§ **Given problem**:
Reproduce the lines starting at the beginning of the records and ending with the line that contains "name author: (Schltdl.) B.L. Burtt", substituting "place" for each occurrence of "locality" and leaving everything else unchanged.

§ **Materials provided**:

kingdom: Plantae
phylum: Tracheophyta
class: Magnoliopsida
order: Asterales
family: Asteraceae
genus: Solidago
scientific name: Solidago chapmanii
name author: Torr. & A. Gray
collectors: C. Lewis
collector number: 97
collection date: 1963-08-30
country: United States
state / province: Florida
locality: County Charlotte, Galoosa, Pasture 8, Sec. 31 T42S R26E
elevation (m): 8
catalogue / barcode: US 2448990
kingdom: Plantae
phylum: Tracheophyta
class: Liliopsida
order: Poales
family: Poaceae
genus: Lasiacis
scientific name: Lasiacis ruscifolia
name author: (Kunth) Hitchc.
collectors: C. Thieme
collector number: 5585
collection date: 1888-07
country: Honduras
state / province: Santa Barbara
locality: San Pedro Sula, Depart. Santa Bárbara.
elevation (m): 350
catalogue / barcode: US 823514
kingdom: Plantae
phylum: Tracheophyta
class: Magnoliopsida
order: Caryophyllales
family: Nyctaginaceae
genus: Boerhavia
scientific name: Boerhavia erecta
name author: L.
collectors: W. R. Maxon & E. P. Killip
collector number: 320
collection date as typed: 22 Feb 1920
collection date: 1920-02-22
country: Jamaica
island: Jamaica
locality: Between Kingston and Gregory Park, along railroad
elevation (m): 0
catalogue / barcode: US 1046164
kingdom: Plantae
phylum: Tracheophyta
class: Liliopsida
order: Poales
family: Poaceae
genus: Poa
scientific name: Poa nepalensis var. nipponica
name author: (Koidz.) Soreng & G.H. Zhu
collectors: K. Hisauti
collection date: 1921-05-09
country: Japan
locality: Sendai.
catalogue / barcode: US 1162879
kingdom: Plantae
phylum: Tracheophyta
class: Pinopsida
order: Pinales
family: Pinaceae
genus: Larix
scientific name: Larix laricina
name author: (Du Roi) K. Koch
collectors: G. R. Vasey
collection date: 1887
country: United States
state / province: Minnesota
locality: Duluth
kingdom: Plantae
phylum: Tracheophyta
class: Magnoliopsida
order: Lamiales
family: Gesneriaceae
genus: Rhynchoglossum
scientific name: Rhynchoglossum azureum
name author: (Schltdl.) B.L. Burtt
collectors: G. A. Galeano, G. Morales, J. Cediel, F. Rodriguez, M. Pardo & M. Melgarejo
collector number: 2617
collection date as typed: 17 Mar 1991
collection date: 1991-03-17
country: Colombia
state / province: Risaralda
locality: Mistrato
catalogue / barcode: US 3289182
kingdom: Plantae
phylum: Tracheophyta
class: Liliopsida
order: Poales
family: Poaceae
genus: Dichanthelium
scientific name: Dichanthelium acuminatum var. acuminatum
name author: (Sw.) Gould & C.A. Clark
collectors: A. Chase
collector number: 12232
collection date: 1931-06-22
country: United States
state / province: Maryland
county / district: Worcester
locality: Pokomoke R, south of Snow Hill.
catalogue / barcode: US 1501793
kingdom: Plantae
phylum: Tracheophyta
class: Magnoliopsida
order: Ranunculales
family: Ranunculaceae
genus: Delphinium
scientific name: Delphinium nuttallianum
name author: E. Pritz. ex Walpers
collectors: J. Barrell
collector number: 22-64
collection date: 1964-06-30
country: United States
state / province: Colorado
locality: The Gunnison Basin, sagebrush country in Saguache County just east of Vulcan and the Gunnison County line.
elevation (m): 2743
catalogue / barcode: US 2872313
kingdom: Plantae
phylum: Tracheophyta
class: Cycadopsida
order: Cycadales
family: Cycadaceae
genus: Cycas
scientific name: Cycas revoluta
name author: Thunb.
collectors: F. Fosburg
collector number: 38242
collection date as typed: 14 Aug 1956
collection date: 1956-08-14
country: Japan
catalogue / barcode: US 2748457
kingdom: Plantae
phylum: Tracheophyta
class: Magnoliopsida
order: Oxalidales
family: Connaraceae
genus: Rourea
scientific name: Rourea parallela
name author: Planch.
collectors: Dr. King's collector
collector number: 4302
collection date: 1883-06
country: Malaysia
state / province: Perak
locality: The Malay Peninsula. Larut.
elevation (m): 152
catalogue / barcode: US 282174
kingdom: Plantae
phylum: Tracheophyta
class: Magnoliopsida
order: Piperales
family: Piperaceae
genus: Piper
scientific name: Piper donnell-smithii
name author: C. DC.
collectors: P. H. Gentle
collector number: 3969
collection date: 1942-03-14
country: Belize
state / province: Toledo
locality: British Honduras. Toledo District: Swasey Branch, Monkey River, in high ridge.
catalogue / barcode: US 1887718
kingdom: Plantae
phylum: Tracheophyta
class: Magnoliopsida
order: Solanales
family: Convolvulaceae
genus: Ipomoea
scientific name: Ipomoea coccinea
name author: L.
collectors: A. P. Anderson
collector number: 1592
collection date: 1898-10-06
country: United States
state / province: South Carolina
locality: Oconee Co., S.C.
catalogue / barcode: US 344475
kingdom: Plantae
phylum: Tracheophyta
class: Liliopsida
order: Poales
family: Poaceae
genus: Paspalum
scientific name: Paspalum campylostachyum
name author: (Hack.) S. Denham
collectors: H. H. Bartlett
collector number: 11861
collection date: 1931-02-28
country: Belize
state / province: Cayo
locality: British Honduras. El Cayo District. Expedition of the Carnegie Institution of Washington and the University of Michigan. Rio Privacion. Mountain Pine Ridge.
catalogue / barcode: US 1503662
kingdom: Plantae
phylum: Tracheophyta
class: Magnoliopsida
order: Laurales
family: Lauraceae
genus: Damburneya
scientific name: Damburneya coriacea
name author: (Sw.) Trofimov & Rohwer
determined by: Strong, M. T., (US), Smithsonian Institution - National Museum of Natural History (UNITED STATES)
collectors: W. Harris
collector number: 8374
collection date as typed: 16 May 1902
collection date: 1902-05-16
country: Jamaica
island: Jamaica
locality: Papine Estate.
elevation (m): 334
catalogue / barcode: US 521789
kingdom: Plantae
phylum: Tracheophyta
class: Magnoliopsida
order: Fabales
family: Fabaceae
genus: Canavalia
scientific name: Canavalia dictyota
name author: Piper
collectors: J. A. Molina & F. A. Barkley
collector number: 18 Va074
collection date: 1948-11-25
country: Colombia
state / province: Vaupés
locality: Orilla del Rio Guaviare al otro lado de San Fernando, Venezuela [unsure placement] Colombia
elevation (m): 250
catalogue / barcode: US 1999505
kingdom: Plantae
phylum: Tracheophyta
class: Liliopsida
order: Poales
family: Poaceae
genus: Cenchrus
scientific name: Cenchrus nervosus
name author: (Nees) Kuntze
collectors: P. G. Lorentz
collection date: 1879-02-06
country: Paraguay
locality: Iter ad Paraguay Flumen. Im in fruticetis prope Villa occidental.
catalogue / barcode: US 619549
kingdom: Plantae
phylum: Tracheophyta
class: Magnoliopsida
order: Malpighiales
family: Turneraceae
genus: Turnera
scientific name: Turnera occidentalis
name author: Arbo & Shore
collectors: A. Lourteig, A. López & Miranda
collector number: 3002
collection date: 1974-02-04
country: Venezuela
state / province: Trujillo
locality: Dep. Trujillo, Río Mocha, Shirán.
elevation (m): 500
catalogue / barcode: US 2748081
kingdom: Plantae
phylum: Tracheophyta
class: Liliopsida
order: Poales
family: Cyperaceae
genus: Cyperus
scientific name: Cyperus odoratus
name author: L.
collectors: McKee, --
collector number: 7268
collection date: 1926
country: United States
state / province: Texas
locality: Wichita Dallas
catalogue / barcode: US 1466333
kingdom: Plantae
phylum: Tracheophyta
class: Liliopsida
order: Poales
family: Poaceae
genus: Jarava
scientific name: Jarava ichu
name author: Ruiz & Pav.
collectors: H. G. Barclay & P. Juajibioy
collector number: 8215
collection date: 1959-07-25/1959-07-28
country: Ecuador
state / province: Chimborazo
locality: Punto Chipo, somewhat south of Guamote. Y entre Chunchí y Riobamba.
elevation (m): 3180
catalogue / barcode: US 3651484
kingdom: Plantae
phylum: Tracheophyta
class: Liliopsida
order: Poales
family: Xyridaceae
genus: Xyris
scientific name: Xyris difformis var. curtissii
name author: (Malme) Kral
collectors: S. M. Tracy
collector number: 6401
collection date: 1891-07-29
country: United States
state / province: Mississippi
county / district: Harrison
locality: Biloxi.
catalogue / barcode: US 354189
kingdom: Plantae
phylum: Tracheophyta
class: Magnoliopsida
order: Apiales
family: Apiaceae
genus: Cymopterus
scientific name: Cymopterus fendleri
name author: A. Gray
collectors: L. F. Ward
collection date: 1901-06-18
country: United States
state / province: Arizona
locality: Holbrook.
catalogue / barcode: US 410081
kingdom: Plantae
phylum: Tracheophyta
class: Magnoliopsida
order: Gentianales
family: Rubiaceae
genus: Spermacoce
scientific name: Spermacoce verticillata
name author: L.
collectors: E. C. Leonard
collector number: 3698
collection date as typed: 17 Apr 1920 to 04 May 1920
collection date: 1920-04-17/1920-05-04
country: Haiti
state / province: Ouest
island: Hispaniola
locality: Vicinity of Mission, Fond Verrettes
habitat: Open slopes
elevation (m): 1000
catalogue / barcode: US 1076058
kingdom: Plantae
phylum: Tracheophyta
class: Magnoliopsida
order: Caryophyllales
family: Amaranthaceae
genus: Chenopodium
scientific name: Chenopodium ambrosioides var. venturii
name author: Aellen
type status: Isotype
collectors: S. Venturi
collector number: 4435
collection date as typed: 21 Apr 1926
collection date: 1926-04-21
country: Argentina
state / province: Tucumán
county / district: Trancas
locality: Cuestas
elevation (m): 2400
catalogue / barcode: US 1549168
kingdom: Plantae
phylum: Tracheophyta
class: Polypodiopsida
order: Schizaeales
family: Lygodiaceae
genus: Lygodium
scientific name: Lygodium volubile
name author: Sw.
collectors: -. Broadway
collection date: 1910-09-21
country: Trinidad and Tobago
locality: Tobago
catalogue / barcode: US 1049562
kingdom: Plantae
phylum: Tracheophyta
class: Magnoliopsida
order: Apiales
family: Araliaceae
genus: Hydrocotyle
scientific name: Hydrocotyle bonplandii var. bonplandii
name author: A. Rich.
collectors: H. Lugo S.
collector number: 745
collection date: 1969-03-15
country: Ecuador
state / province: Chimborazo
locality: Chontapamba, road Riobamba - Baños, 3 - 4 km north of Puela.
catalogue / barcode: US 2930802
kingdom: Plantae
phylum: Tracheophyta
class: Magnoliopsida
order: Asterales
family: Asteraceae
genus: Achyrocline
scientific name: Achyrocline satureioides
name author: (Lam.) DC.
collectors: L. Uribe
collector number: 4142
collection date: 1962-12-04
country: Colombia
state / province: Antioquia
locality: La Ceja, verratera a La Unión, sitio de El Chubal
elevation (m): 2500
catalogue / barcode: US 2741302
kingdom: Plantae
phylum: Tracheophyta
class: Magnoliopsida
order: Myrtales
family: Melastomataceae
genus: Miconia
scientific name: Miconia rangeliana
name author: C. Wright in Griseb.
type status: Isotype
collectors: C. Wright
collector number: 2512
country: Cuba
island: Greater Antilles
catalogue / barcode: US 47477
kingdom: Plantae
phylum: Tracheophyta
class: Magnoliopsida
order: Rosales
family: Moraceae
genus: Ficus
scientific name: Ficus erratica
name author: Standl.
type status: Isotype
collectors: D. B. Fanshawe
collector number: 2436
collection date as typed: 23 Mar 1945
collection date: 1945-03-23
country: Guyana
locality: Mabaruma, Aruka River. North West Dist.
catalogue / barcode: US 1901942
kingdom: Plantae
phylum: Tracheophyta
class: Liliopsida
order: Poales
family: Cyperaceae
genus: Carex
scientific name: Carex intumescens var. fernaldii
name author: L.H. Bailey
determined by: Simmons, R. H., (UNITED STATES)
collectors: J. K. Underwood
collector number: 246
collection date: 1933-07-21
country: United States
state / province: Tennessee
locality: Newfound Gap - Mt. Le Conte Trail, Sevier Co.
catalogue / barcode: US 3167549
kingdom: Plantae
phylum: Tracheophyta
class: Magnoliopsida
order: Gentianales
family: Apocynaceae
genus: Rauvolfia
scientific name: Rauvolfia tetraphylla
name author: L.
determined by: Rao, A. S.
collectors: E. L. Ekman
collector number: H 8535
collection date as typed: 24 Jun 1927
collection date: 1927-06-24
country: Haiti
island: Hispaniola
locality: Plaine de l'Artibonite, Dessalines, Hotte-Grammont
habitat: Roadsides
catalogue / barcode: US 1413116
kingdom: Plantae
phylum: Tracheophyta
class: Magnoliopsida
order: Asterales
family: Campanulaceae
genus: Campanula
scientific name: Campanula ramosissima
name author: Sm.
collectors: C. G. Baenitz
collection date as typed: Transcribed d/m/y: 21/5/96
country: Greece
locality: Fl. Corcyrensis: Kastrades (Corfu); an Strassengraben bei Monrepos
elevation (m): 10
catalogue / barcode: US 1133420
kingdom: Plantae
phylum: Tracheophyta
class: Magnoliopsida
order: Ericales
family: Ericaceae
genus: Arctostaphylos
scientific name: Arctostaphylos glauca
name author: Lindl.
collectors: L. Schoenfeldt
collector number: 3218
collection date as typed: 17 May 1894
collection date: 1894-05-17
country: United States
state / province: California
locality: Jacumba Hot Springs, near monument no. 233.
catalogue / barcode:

§ **Exercise answer**:
kingdom: Plantae
phylum: Tracheophyta
class: Magnoliopsida
order: Asterales
family: Asteraceae
genus: Solidago
scientific name: Solidago chapmanii
name author: Torr. & A. Gray
collectors: C. Lewis
collector number: 97
collection date: 1963-08-30
country: United States
state / province: Florida
place: County Charlotte, Galoosa, Pasture 8, Sec. 31 T42S R26E
elevation (m): 8
catalogue / barcode: US 2448990
kingdom: Plantae
phylum: Tracheophyta
class: Liliopsida
order: Poales
family: Poaceae
genus: Lasiacis
scientific name: Lasiacis ruscifolia
name author: (Kunth) Hitchc.
collectors: C. Thieme
collector number: 5585
collection date: 1888-07
country: Honduras
state / province: Santa Barbara
place: San Pedro Sula, Depart. Santa Bárbara.
elevation (m): 350
catalogue / barcode: US 823514
kingdom: Plantae
phylum: Tracheophyta
class: Magnoliopsida
order: Caryophyllales
family: Nyctaginaceae
genus: Boerhavia
scientific name: Boerhavia erecta
name author: L.
collectors: W. R. Maxon & E. P. Killip
collector number: 320
collection date as typed: 22 Feb 1920
collection date: 1920-02-22
country: Jamaica
island: Jamaica
place: Between Kingston and Gregory Park, along railroad
elevation (m): 0
catalogue / barcode: US 1046164
kingdom: Plantae
phylum: Tracheophyta
class: Liliopsida
order: Poales
family: Poaceae
genus: Poa
scientific name: Poa nepalensis var. nipponica
name author: (Koidz.) Soreng & G.H. Zhu
collectors: K. Hisauti
collection date: 1921-05-09
country: Japan
place: Sendai.
catalogue / barcode: US 1162879
kingdom: Plantae
phylum: Tracheophyta
class: Pinopsida
order: Pinales
family: Pinaceae
genus: Larix
scientific name: Larix laricina
name author: (Du Roi) K. Koch
collectors: G. R. Vasey
collection date: 1887
country: United States
state / province: Minnesota
place: Duluth
kingdom: Plantae
phylum: Tracheophyta
class: Magnoliopsida
order: Lamiales
family: Gesneriaceae
genus: Rhynchoglossum
scientific name: Rhynchoglossum azureum
name author: (Schltdl.) B.L. Burtt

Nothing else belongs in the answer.